_WHAT IS REQUIRED:_ In the entries below, which lines run from the one with "left elbow: (564, 306)" through the one with "right ankle: (132, 1100)"? Repeat exactly those, both included, and no pictures.
((
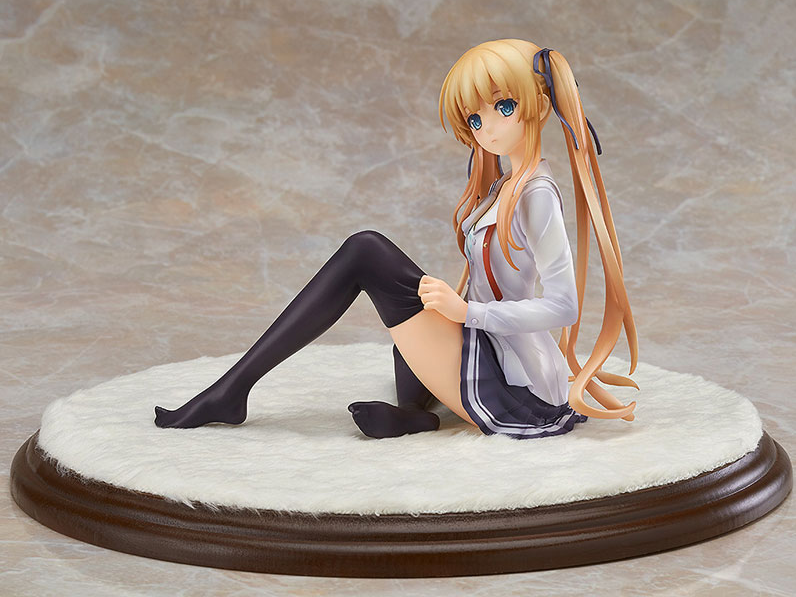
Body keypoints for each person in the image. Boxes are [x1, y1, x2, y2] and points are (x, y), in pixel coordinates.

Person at [154, 38, 638, 439]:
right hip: (482, 343)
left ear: (537, 104)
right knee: (406, 323)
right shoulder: (503, 186)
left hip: (514, 381)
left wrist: (467, 313)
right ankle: (414, 415)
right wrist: (455, 310)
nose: (487, 128)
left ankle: (232, 391)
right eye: (475, 119)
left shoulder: (536, 194)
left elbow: (564, 306)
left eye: (502, 107)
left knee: (366, 250)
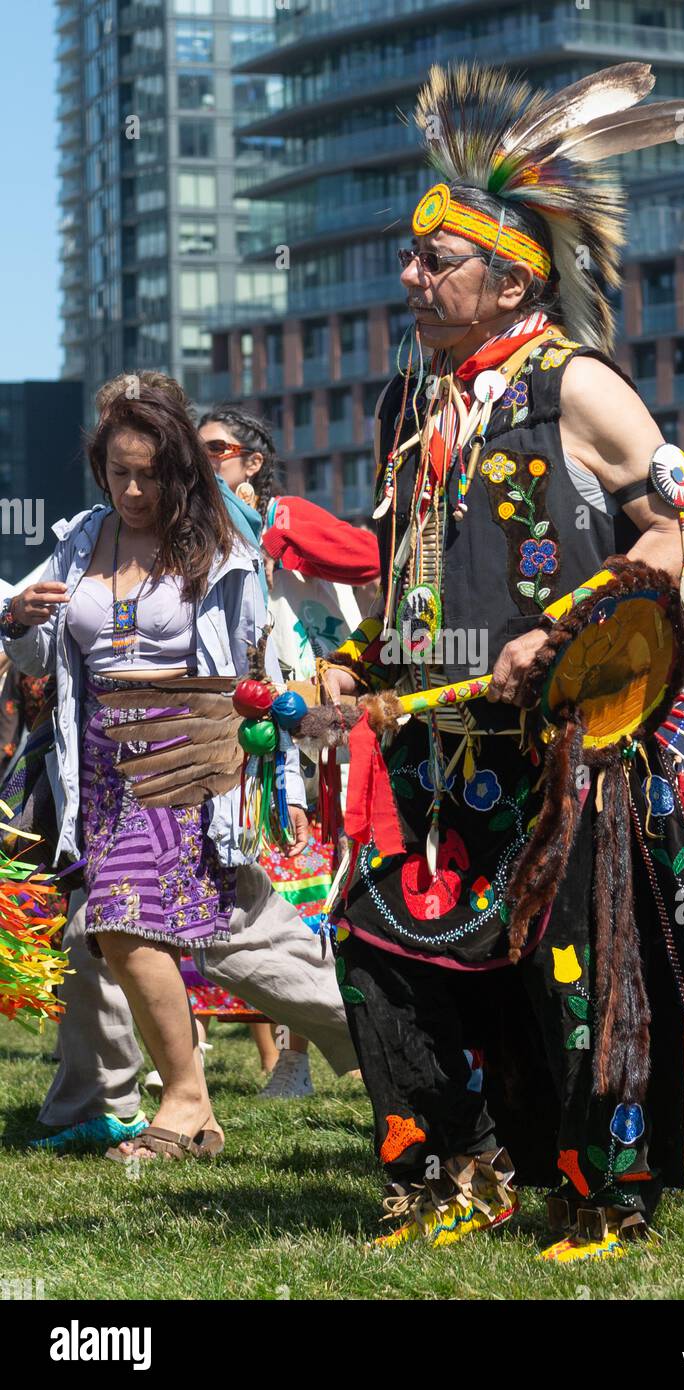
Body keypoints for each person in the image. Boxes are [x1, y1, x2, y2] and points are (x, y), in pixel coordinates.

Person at [313, 61, 684, 1262]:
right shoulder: (406, 403)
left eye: (435, 262)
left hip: (566, 738)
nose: (410, 280)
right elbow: (402, 563)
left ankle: (601, 1191)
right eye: (411, 260)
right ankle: (453, 1170)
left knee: (574, 971)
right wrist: (356, 665)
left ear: (510, 275)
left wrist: (565, 627)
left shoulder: (576, 387)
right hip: (434, 730)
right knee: (379, 943)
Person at [1, 386, 308, 1161]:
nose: (132, 491)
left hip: (183, 753)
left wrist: (288, 780)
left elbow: (263, 674)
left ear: (177, 474)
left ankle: (187, 1098)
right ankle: (132, 1100)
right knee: (115, 931)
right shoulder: (78, 542)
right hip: (96, 766)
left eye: (148, 475)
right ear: (99, 471)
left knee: (122, 919)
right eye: (117, 474)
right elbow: (38, 652)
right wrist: (19, 621)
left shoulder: (218, 547)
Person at [198, 406, 379, 1096]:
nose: (207, 460)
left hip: (337, 730)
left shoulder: (285, 516)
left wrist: (268, 530)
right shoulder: (200, 540)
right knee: (286, 892)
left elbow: (367, 556)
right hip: (262, 740)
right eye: (199, 451)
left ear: (252, 461)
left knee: (337, 889)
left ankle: (354, 1037)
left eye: (220, 448)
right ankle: (293, 1057)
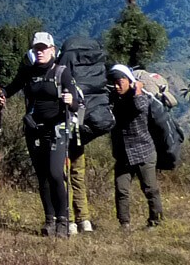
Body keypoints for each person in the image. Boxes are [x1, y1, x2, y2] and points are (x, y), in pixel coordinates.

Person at [0, 31, 81, 238]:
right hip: (34, 130)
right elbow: (10, 89)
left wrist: (71, 101)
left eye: (43, 48)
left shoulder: (62, 73)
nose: (40, 52)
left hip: (57, 129)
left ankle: (63, 220)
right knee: (42, 177)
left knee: (55, 174)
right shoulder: (27, 72)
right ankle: (49, 220)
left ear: (52, 50)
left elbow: (76, 103)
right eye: (36, 48)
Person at [56, 35, 109, 235]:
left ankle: (69, 220)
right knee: (78, 175)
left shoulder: (62, 68)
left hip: (64, 129)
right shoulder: (95, 69)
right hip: (81, 128)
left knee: (64, 175)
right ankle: (84, 220)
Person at [108, 64, 164, 230]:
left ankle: (156, 221)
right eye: (115, 83)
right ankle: (124, 223)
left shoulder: (140, 96)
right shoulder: (114, 98)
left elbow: (140, 108)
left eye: (120, 82)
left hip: (143, 151)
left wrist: (137, 88)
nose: (117, 86)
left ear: (129, 81)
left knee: (150, 189)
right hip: (123, 154)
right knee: (121, 189)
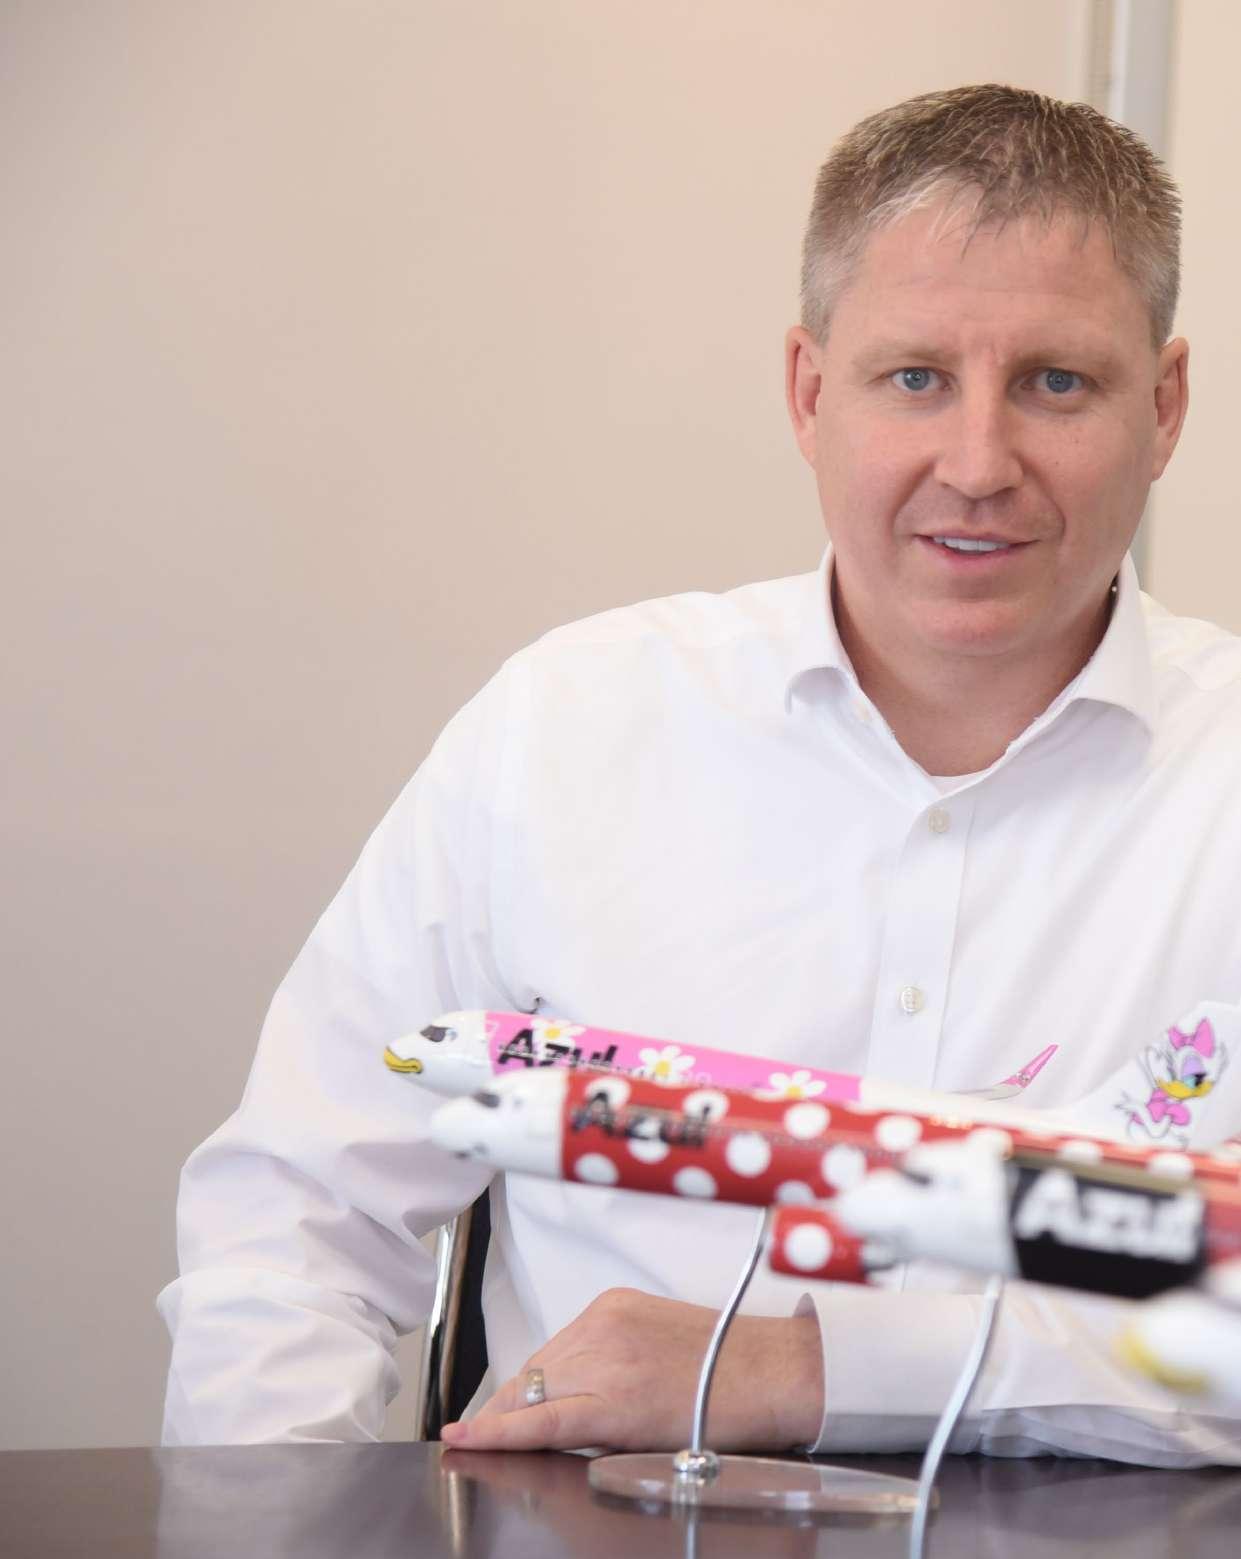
))
_EXPECTED ANSWER:_
left elbow: (564, 306)
left eye: (502, 107)
left knee: (366, 250)
Body keypoints for each person in the image. Boxes are [x1, y1, x2, y2] and points are (x, y), in pixel coordinates.

Person at [313, 61, 684, 1262]:
right shoulder: (406, 403)
left eye: (435, 262)
left hip: (566, 738)
nose: (410, 280)
right elbow: (402, 563)
left ankle: (601, 1191)
right eye: (411, 260)
right ankle: (453, 1170)
left knee: (574, 971)
right wrist: (356, 665)
left ear: (510, 275)
left wrist: (565, 627)
left shoulder: (576, 387)
right hip: (434, 730)
right knee: (379, 943)
Person at [1, 386, 308, 1161]:
nose: (132, 491)
left hip: (183, 753)
left wrist: (288, 780)
left elbow: (263, 674)
left ear: (177, 474)
left ankle: (187, 1098)
right ankle: (132, 1100)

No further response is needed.